We have to go, it's a special, errrrrrrrrrrrrrrrrrrrrrrrrrrrrrrrrrrrrrrrrrrrrrrrrrrrrrrrrrrrrrrrrrrrrrrrrrrrrrrrrrrrrrrrrrrrrrrrrrrrrrrrrrrrrrrrrrrrrrrrrrrrrrrrrrrrrrrrrrrrrrrrrrrrrrrrrrrrrrrrrrrrrrrrrrrrrrrrrrrrrrrrrrrrrrrrrrrrrrrrrrrrrrrrrrrrrrrrrrrrrrrrrrrrrrrrrrrrrrrrrrrrrrrrrrrrrrrrrrrrrrrrrrrrrrrrrrrrrrrrrrrrrrrrrrrrrrrrrrrrrrrrrrrrrrrrrrrrrrrrrrrrrrrrrrrrrrrrrrrrrrrrrrrrrrrrrrrrrrrrrrrrrrrrrrrrrrrrrrrrrrrrrrrrrrrrrrrrrrrrrrrrrrrrrrrrrrrrrrrrrrrrrrrrrrrrrrrrrrrrrrrrrrrrrrrrrrrrrrrrrrrrrrrrrrrrrrrrrrrrrrrrrrrrrrrrrrrrrrrrrrrrrrrrrrrrrrrrrrrrrrrrrrrrrrrrrrrrrrrrrrrrrrrrrrrrrrrrrrrrrrrrrrrrrrrrrrrrrrrrrrrrrrrrrrrrrrrrrrrrrrrrrrrrrrrrrrrrrrrrrrrrrrrrrrrrrrrrrrrrrrrrrrrrrrrrrrrrrrrrrrrrrrrrr special air. Then almost made me ship my pants. You're determined to end this on a note
about you taking it. Hi, dude. Thanks so much. Joe Yonetti, you can check out actually
suckers in its entirety is on YouTube for free. Yeah, you can download the fucking thing.

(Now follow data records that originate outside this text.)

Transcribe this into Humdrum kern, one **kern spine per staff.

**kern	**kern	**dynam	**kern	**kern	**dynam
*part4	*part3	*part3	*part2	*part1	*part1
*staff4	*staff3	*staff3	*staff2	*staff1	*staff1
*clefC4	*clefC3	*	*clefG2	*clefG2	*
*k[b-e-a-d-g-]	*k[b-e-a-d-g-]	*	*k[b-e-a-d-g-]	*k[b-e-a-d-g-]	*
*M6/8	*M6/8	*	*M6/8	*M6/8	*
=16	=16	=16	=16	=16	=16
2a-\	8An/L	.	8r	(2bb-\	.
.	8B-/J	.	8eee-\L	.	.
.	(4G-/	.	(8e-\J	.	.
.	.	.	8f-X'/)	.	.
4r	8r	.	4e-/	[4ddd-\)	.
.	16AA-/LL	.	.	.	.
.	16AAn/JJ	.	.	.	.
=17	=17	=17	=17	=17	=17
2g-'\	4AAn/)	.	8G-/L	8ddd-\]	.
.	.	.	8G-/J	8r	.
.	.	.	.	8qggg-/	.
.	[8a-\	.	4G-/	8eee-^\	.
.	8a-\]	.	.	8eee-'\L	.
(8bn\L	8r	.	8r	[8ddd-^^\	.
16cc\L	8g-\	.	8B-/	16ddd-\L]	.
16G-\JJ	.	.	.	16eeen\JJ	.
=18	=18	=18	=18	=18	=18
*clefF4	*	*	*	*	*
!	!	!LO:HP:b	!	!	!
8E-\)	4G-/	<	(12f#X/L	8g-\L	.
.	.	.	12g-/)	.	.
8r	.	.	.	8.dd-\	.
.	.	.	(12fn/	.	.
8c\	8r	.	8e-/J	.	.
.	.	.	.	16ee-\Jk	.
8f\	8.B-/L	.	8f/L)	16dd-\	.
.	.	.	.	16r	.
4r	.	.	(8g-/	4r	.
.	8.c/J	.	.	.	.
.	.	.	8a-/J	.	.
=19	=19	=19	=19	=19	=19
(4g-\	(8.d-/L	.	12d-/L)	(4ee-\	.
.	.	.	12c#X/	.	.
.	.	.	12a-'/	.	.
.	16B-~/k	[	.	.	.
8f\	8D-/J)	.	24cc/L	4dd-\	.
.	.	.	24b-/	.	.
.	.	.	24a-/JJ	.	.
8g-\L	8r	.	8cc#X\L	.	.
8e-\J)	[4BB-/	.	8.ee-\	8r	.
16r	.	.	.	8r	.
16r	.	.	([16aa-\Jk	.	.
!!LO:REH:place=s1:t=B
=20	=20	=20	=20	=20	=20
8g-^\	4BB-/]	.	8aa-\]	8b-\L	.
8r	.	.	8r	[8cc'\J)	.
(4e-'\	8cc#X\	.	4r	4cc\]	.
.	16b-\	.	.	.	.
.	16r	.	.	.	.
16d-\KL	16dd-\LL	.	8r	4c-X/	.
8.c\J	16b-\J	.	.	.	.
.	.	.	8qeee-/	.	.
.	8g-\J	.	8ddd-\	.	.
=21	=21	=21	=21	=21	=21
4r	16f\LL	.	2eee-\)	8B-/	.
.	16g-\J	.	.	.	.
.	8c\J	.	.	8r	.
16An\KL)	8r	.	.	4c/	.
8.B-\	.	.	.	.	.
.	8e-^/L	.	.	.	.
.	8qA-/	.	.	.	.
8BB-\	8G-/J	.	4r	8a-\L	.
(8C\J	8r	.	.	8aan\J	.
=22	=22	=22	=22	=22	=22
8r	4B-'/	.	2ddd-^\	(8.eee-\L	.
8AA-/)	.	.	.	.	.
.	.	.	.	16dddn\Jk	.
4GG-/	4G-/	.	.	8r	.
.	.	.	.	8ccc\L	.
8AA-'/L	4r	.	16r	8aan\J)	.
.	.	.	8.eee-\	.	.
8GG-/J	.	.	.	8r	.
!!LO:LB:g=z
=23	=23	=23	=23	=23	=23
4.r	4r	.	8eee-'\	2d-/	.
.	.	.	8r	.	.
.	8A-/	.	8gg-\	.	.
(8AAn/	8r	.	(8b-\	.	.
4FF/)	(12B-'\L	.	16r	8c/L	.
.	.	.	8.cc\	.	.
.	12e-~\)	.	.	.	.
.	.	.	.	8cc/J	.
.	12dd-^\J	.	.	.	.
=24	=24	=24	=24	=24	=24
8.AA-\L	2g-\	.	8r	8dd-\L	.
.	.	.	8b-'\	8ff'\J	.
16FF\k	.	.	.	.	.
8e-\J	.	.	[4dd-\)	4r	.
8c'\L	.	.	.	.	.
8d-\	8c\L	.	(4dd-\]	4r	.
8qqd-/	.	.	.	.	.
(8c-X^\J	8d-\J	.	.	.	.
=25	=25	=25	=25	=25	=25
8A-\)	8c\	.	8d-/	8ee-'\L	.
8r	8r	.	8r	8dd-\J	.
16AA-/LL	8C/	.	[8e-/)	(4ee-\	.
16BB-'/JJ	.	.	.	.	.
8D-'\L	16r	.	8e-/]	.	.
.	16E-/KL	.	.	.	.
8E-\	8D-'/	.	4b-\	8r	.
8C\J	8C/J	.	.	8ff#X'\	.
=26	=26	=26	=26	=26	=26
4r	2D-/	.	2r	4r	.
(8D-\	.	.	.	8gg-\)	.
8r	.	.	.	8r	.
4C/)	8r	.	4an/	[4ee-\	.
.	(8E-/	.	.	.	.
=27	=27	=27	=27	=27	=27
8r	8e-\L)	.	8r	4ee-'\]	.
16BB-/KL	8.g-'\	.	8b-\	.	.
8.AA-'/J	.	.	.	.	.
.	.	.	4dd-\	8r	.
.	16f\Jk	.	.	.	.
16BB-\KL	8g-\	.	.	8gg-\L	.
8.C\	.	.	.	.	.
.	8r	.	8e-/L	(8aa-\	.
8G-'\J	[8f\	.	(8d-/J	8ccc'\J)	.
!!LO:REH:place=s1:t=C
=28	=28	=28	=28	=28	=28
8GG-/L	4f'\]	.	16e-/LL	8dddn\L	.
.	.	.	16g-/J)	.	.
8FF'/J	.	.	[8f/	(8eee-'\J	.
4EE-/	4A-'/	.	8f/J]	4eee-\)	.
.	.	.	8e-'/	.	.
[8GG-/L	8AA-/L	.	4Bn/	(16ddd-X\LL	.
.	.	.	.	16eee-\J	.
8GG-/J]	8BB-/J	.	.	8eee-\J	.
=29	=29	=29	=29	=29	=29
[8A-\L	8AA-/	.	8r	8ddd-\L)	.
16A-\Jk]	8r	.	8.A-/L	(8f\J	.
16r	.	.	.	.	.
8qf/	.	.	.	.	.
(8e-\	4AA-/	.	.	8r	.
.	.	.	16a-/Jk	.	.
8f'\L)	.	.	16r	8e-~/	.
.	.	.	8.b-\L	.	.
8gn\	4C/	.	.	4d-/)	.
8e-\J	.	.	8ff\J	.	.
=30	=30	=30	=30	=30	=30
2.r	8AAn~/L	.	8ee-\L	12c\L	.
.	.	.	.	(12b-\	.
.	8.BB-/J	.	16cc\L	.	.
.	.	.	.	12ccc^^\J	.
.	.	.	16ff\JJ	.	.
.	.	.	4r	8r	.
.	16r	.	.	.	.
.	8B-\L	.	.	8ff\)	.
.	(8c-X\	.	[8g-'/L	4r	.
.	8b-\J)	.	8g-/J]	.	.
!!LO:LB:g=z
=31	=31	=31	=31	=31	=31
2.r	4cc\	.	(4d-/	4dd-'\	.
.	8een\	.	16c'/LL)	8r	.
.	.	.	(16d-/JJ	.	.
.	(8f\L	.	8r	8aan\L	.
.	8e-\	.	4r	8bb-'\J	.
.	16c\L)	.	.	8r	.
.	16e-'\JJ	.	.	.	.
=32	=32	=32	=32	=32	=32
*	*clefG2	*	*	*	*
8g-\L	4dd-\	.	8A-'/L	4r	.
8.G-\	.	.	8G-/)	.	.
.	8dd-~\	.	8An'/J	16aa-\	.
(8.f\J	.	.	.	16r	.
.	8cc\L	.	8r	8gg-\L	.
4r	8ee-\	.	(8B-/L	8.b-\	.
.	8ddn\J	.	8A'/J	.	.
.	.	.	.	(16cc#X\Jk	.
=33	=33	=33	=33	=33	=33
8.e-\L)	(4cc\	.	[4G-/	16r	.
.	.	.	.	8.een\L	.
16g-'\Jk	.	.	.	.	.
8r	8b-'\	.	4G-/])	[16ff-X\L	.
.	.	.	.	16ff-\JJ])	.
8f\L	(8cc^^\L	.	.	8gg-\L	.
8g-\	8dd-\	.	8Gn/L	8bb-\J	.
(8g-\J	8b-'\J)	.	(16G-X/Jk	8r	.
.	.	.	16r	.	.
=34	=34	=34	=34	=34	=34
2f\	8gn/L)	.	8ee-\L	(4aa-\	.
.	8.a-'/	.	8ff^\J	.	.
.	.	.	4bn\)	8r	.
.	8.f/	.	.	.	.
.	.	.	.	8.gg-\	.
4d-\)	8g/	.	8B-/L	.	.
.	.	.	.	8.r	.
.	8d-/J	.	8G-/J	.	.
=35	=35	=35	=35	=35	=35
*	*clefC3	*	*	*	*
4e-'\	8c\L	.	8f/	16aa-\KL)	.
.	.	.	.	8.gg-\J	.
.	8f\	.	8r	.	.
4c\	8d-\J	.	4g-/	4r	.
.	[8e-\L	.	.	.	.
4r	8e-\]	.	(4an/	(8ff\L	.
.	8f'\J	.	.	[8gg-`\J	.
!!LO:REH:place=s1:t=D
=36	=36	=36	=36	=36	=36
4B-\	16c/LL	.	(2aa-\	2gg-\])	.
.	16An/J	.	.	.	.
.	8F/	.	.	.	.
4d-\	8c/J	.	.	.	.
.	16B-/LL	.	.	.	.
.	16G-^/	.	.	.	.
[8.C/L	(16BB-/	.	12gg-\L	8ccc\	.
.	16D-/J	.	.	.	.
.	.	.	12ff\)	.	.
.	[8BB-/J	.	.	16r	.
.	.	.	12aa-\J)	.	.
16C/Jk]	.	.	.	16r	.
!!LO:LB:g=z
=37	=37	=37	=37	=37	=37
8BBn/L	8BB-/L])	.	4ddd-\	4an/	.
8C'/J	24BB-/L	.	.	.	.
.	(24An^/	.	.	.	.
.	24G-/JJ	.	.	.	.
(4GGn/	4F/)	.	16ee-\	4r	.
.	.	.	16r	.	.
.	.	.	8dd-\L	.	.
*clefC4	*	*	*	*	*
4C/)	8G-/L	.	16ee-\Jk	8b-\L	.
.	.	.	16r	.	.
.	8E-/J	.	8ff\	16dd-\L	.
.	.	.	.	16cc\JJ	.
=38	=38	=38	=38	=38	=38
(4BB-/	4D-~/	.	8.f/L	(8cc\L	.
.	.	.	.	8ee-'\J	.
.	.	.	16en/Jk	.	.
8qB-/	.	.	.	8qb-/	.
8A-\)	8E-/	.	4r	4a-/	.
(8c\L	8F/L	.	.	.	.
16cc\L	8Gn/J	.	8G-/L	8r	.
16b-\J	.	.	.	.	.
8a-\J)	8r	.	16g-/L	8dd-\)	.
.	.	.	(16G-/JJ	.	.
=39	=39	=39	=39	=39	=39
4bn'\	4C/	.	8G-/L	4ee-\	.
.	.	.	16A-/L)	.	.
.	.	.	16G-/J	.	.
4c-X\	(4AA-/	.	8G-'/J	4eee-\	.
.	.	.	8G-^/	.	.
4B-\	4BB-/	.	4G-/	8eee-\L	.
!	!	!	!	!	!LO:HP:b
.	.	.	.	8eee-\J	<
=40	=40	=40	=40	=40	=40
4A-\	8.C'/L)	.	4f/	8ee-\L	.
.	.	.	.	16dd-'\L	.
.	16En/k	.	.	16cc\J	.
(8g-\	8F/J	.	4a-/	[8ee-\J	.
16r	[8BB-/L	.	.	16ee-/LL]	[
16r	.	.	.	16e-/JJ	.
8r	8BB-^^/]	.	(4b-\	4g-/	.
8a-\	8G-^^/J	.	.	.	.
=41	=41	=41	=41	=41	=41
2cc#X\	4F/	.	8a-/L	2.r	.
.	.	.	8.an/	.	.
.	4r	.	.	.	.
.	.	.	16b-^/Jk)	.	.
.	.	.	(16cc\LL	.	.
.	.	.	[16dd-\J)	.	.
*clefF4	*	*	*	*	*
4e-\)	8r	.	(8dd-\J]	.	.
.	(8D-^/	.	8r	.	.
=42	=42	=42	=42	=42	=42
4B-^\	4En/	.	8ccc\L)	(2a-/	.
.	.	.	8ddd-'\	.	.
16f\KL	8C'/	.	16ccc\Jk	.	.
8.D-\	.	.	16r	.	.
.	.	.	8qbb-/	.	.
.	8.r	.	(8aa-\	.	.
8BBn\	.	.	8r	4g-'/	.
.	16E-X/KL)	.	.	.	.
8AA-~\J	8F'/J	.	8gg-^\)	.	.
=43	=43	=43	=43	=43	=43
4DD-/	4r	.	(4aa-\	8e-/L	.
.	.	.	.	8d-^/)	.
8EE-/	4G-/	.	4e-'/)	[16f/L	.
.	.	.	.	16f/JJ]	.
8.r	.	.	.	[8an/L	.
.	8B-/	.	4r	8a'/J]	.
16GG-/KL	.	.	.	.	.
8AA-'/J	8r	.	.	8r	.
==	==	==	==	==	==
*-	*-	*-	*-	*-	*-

It's called suckers part one, part two.
It's a fucking great movie.
Yeah, but you can get it on like those bit torrents
and shit.
Yeah, you can get on the bit torrents.
So you can go buy it and give Joe a little cash.
No, I don't get anything.
All right, then just go fucking steal it.
And Joe, Joe on Twitter.
Yes, what's your name?
Yeah, Joe, Joe Yenetti.
At Twitter, I guess.
At Spellac, because Yenetti's a hard one. Yes, what's your name? Yeah, Joe Yunetti at that Twitter. I guess I smell it cuz you're net is a heart. Oh J. O. E
Y. A. N. N. E. T. T. Y. And
Joe you're netty on Facebook check them out. Yeah, it's one of my favorite favorite guys in the business one of the funniest guys
hilarious and we gotta get you to do uncle cheesy next time
All right, um, what are you crying for? Oh, it's fucking hilarious.
And thanks for coming on, brother.
I love you.
Thanks.
Good to see you.
Bye, bye.
Thanks again for listening to another episode.
If you know what, dude, podcast on gloryholeradio.com.